2020/3 Understanding popular matchings via stable matchings Ágnes Cseh – Yuri Faenza – Telikepalli Kavitha – Vladlena Powers

An instance of the marriage problem is given by a graph G together with, for each vertex of G, a strict preference order over its neighbors. A matching M of G is popular in the marriage instance if M does not lose a head-to-head election against any matching where vertices are voters. Every stable matching is a min-size popular matching; another subclass of popular matchings that always exist and can be easily computed is the set of dominant matchings. A popular matching M is dominant if M wins the head-to-head election against any larger matching.
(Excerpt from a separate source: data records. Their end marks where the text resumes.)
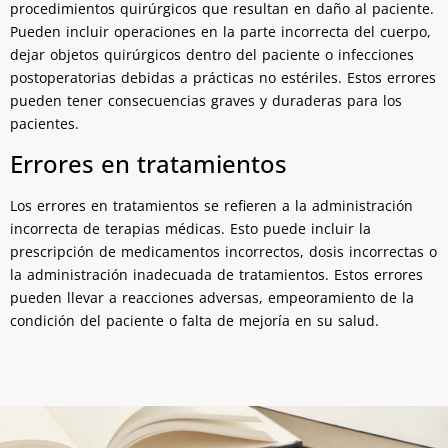
procedimientos quirúrgicos que resultan en daño al paciente.
Pueden incluir operaciones en la parte incorrecta del cuerpo,
dejar objetos quirúrgicos dentro del paciente o infecciones
postoperatorias debidas a prácticas no estériles. Estos errores
pueden tener consecuencias graves y duraderas para los
pacientes.
Errores en tratamientos
Los errores en tratamientos se refieren a la administración
incorrecta de terapias médicas. Esto puede incluir la
prescripción de medicamentos incorrectos, dosis incorrectas o
la administración inadecuada de tratamientos. Estos errores
pueden llevar a reacciones adversas, empeoramiento de la
condición del paciente o falta de mejoría en su salud.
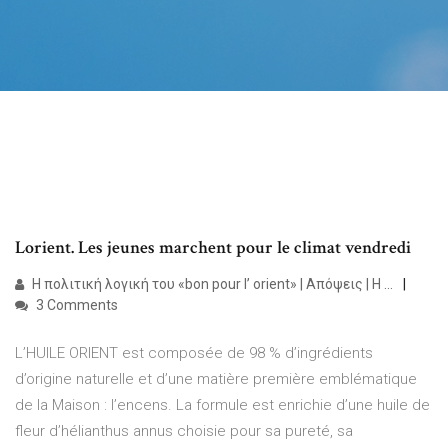
Lorient. Les jeunes marchent pour le climat vendredi
Η πολιτική λογική του «bon pour l’ orient» | Απόψεις | Η ...
3 Comments
L’HUILE ORIENT est composée de 98 % d’ingrédients
d’origine naturelle et d’une matière première emblématique
de la Maison : l’encens. La formule est enrichie d’une huile de
fleur d’hélianthus annus choisie pour sa pureté, sa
Thus every dominant matching is a max-size popular matching and it is known that the set of dominant matchings is the linear image of the set of stable matchings in an auxiliary graph. Results from the literature seem to suggest that stable and dominant matchings behave, from a complexity theory point of view, in a very similar manner within the class of popular matchings.

The goal of this paper is to show that indeed there are differences in the tractability of stable and dominant matchings, and to investigate further their importance for popular matchings. First, we show that it is easy to check if all popular matchings are also stable, however it is co-NP-hard to check if all popular matchings are also dominant. Second, we show how some new and recent hardness results on popular matching problems can be deduced from the NP-hardness of certain problems on stable matchings, also studied in this paper, thus showing that stable matchings can be employed not only to show positive results on popular matching (as is known), but also most negative ones. Problems for which we show new hardness results include finding a min-size (resp. max-size) popular matching that is not stable (resp. dominant). A known result for which we give a new and simple proof is the NP-hardness of finding a popular matching when G is non-bipartite.